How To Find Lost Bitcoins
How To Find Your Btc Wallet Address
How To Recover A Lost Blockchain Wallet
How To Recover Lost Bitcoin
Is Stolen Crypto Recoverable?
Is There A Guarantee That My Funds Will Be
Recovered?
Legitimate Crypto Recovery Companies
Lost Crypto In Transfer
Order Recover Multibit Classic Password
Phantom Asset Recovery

------------------------------

__WHAT IS EXPECTED__.
Whatever appears in the material must be set down again, word for word.

__YOUR RESPONSE__.
How To Find Lost Bitcoins
How To Find Your Btc Wallet Address
How To Recover A Lost Blockchain Wallet
How To Recover Lost Bitcoin
Is Stolen Crypto Recoverable?
Is There A Guarantee That My Funds Will Be
Recovered?
Legitimate Crypto Recovery Companies
Lost Crypto In Transfer
Order Recover Multibit Classic Password
Phantom Asset Recovery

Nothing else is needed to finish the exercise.